You'll have to consider whether this is acceptable or not (it does seem large, but it might be acceptable when compared to your input points which are all of order 10^6).
The mapping you are looking for seems to be affine transformation. Four 3D points not lying in one plain is the exact number of points needed to recover the affine transformation. The latter is, loosely speaking, multiplication by matrix and adding a vector
secondary_system = A * primary_system + t
The problem is now reduced to finding appropriate matrix A and vector t. I think, this code may help you (sorry for bad codestyle -- I'm mathematician, not programmer)
import numpy as np
# input data
ins = np.array([[3531820.440, 1174966.736, 5162268.086],
[3531746.800, 1175275.159, 5162241.325],
[3532510.182, 1174373.785, 5161954.920],
[3532495.968, 1175507.195, 5161685.049]]) # <- primary system
out = np.array([[6089665.610, 3591595.470, 148.810],
[6089633.900, 3591912.090, 143.120],
[6089088.170, 3590826.470, 166.350],
[6088672.490, 3591914.630, 147.440]]) # <- secondary system
p = np.array([3532412.323, 1175511.432, 5161677.111]) #<- transform this point
# finding transformation
l = len(ins)
entry = lambda r,d: np.linalg.det(np.delete(np.vstack([r, ins.T, np.ones(l)]), d, axis=0))
M = np.array([[(-1)**i * entry(R, i) for R in out.T] for i in range(l+1)])
A, t = np.hsplit(M[1:].T/(-M[0])[:,None], [l-1])
t = np.transpose(t)[0]
# output transformation
print("Affine transformation matrix:\n", A)

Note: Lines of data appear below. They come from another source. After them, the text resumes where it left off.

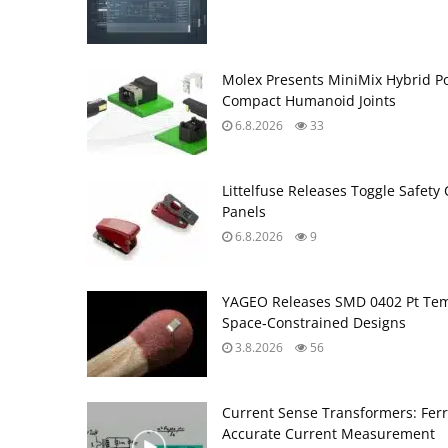
Molex Presents MiniMix Hybrid P
Compact Humanoid Joints
6.8.2026
33
Littelfuse Releases Toggle Safety 
Panels
6.8.2026
9
YAGEO Releases SMD 0402 Pt Tem
Space‑Constrained Designs
3.8.2026
56
Current Sense Transformers: Ferri
Accurate Current Measurement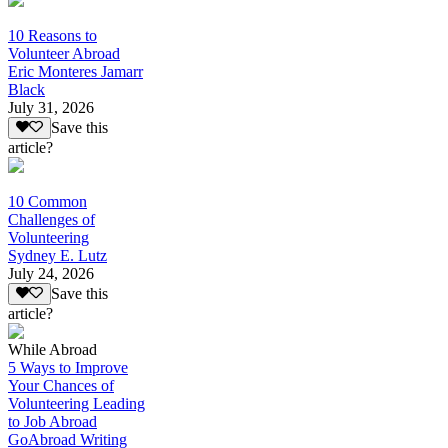
10 Reasons to
Volunteer Abroad
Eric Monteres Jamarr
Black
July 31, 2026
Save this
article?
10 Common
Challenges of
Volunteering
Sydney E. Lutz
July 24, 2026
Save this
article?
While Abroad
5 Ways to Improve
Your Chances of
Volunteering Leading
to Job Abroad
GoAbroad Writing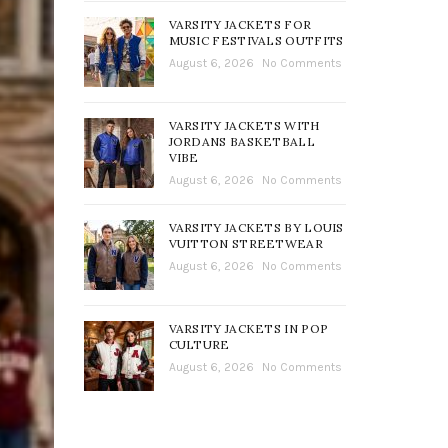
VARSITY JACKETS FOR
MUSIC FESTIVALS OUTFITS
August 6, 2026
No Comments
VARSITY JACKETS WITH
JORDANS BASKETBALL
VIBE
August 6, 2026
No Comments
VARSITY JACKETS BY LOUIS
VUITTON STREETWEAR
August 6, 2026
No Comments
VARSITY JACKETS IN POP
CULTURE
August 6, 2026
No Comments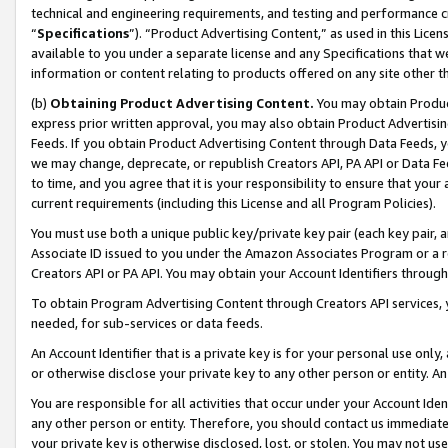
technical and engineering requirements, and testing and performance cri
“
Specifications
”). “Product Advertising Content,” as used in this Lic
available to you under a separate license and any Specifications that we
information or content relating to products offered on any site other 
(b)
Obtaining Product Advertising Content.
You may obtain Product
express prior written approval, you may also obtain Product Advertisi
Feeds. If you obtain Product Advertising Content through Data Feeds, yo
we may change, deprecate, or republish Creators API, PA API or Data Fee
to time, and you agree that it is your responsibility to ensure that your
current requirements (including this License and all Program Policies).
You must use both a unique public key/private key pair (each key pair, a
Associate ID issued to you under the Amazon Associates Program or a r
Creators API or PA API. You may obtain your Account Identifiers through
To obtain Program Advertising Content through Creators API services, y
needed, for sub-services or data feeds.
An Account Identifier that is a private key is for your personal use only,
or otherwise disclose your private key to any other person or entity. An A
You are responsible for all activities that occur under your Account Ide
any other person or entity. Therefore, you should contact us immediate
your private key is otherwise disclosed, lost, or stolen. You may not u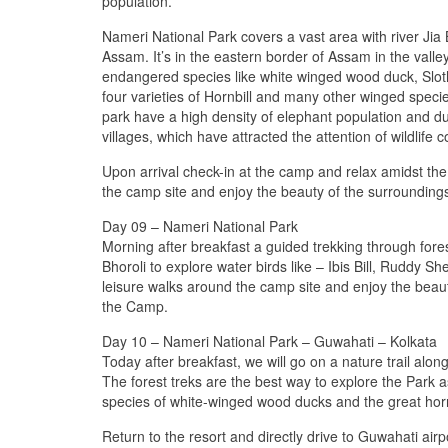
population.
Nameri National Park covers a vast area with river Jia Bh
Assam. It’s in the eastern border of Assam in the va
endangered species like white winged wood duck, Slot
four varieties of Hornbill and many other winged speci
park have a high density of elephant population and d
villages, which have attracted the attention of wildlife 
Upon arrival check-in at the camp and relax amidst the 
the camp site and enjoy the beauty of the surroundings
Day 09 – Nameri National Park
Morning after breakfast a guided trekking through fores
Bhoroli to explore water birds like – Ibis Bill, Ruddy 
leisure walks around the camp site and enjoy the beauty
the Camp.
Day 10 – Nameri National Park – Guwahati – Kolkata
Today after breakfast, we will go on a nature trail alo
The forest treks are the best way to explore the Park as
species of white-winged wood ducks and the great horn
Return to the resort and directly drive to Guwahati air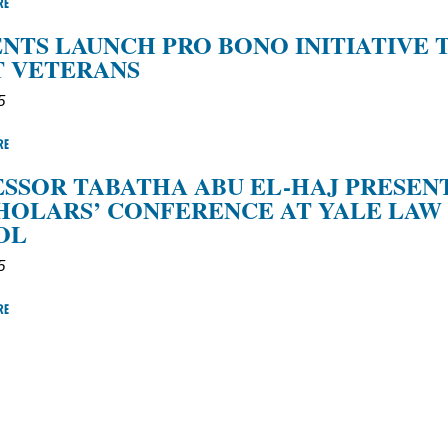
RE
NTS LAUNCH PRO BONO INITIATIVE 
T VETERANS
5
RE
SSOR TABATHA ABU EL-HAJ PRESEN
HOLARS’ CONFERENCE AT YALE LAW
OL
5
RE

print("Affine transformation translation vector:\n", t)
# unittests
print("TESTING:")
for p, P in zip(np.array(ins), np.array(out)):
image_p = np.dot(A, p) + t
result = "[OK]" if np.allclose(image_p, P) else "[ERROR]"
print(p, " mapped to: ", image_p, " ; expected: ", P, result)
# calculate points
print("CALCULATION:")
P = np.dot(A, p) + t
print(p, " mapped to: ", P)
This code demonstrates how to recover affine transformation as matrix + vector and tests that initial points are mapped to where they should. You can test this code with Google colab, so you don't have to install anything.
Regarding theory behind this code: it is based on equation presented in "Beginner's guide to mapping simplexes affinely", matrix recovery is described in section "Recovery of canonical notation" and number of points needed to pinpoint the exact affine transformation is discussed in "How many points do we need?" section. The same authors published "Workbook on mapping simplexes affinely" that contains many practical examples of this kind.